_HOW TO COMPLETE THIS TASK:_
Your copy should begin at the line containing "notebook: none [73,310,174,352]" and end at the last line of the records below, matching each line exactly and leaving out pictures.

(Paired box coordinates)
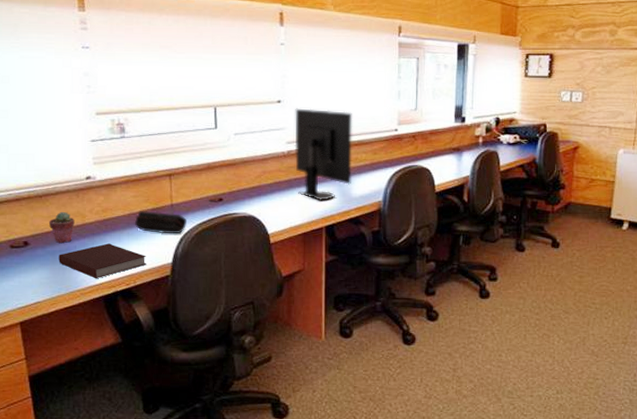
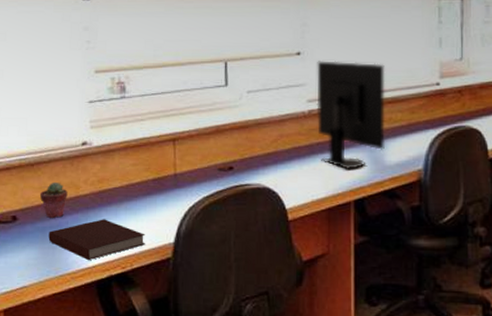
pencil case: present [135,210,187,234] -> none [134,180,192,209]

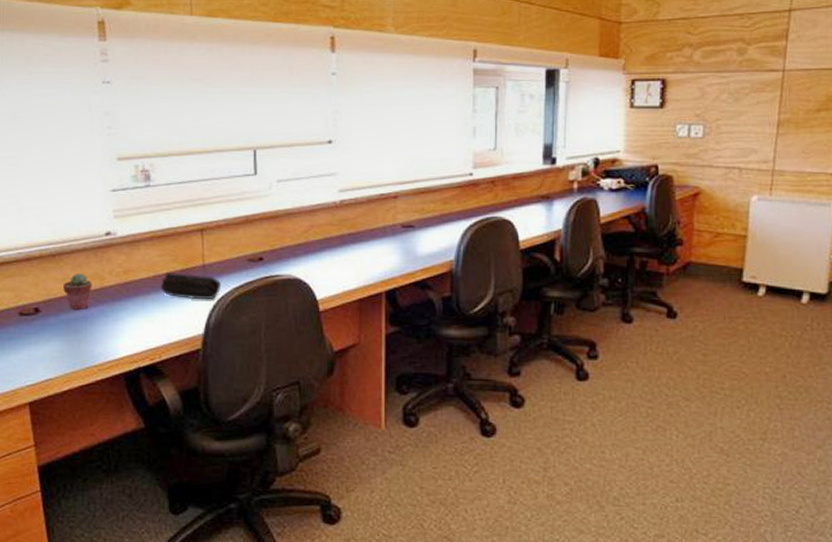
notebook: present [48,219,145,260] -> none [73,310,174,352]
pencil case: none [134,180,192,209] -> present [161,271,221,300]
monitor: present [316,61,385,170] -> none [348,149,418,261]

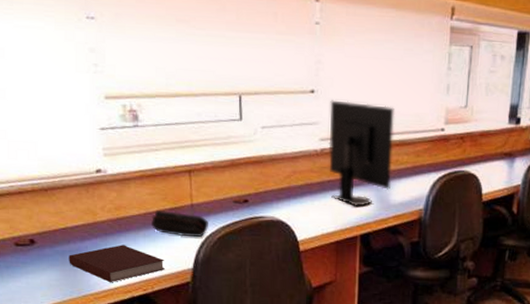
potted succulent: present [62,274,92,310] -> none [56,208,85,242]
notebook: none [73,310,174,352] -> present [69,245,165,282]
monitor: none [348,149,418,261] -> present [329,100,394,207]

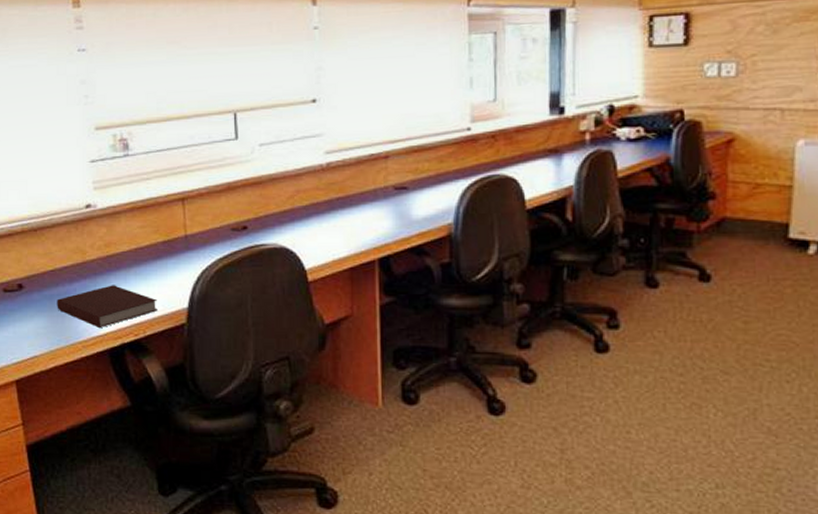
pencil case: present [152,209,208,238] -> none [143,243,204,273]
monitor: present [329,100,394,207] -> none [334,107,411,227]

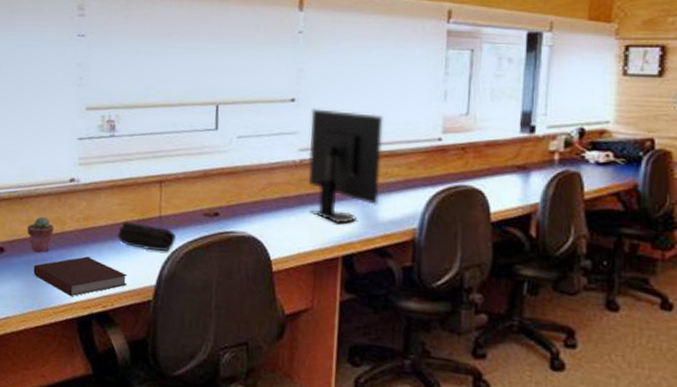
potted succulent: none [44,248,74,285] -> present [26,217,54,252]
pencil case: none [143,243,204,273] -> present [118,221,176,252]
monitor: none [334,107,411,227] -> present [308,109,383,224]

_OUTPUT:_
notebook: none [73,310,174,352] -> present [69,245,165,282]
monitor: none [348,149,418,261] -> present [329,100,394,207]

pencil case: present [152,209,208,238] -> none [143,243,204,273]
monitor: present [329,100,394,207] -> none [334,107,411,227]

potted succulent: none [44,248,74,285] -> present [26,217,54,252]
pencil case: none [143,243,204,273] -> present [118,221,176,252]
monitor: none [334,107,411,227] -> present [308,109,383,224]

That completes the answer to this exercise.